Support for retrieving live data from Reddit rather than using the Pushshift data
Hi Is there a way with snscrape to get the reddit comment count per submission and the submission/comment score?
Thanks for this tool! It's so useful
No, unfortunately that's currently not possible. The Reddit scraper uses Pushshift because Reddit's own endpoints have ridiculous limitations (for example, there's a hard limit of 1000 submissions on subreddit/user lists, even through the API), and Pushshift can't have accurate counts/scores because it only updates the data periodically (if at all) after the initial fetch shortly after the submission/comment was published. Fetching this information from Reddit at scrape time isn't easy either: without authentication (#270), you'd quickly run into rate limits. So I'm not sure there is a good way to implement this.
I figured that might be the case because I was reading the rate limits and they're pretty tight.
I wonder if it's possible to look at what I've scraped already using snscrape and then extract the IDs for specific posts of interest and then go back to Reddit and see if for those submissions/comments if I can programmatically scrape the comment count and score at a point in time using the naked API and just report my results as "this is what it is at this point in time." But I suspect the rate limits would make this a looooong and painful endeavor.
Thank you for making the time to reply. Truly appreciate it.
Yeah, that would certainly be possible and is likely the most reasonable approach.
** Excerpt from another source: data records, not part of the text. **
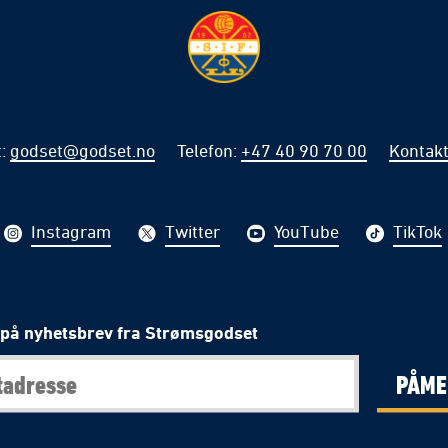
t
:
godset@godset.no
Telefon
:
+47 40 90 70 00
Kontakt
Instagram
Twitter
YouTube
TikTok
på nyhetsbrev fra Strømsgodset
PÅME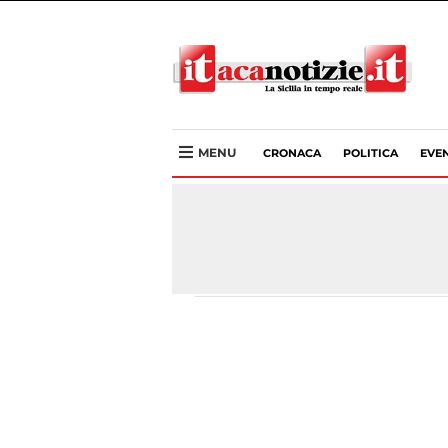
MENU
CRONACA
POLITICA
EVEN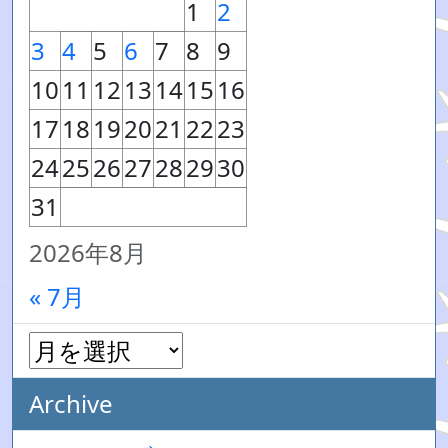
1
2
3
4
5
6
7
8
9
10
11
12
13
14
15
16
17
18
19
20
21
22
23
24
25
26
27
28
29
30
31
2026年8月
« 7月
Archive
The /api/info endpoint accepts 100 IDs at once, I believe, which should help with the rate limits.
This works, for example, to fetch the current data from Reddit for the 10 most recent submissions/comments on /r/ArchiveTeam:
import itertools
import requests
import snscrape.modules.reddit
scraper = snscrape.modules.reddit.RedditSubredditScraper('ArchiveTeam')
items = list(itertools.islice(scraper.get_items(), 0, 10))
ids = [item.id for item in items]
r = requests.get(f'https://old.reddit.com/api/info.json?id={",".join(ids)}')
print(r.status_code)
print(r.json())
Then there'd have to be some code for merging items with the Reddit data. Plus rate limit handling and some other things. PRAW would of course already handle all of that but requires authentication, I believe.
I recently thought about this a bit more. The reasonable thing to do here is to use Pushshift for ID retrieval and then collect the data from Reddit, discarding everything from Pushshift. However, this should be optional.
So I'm turning this issue into a feature request for a new group of scrapers which use live rather than Pushshift data; not just for scores but also for anything else of interest that Reddit might return.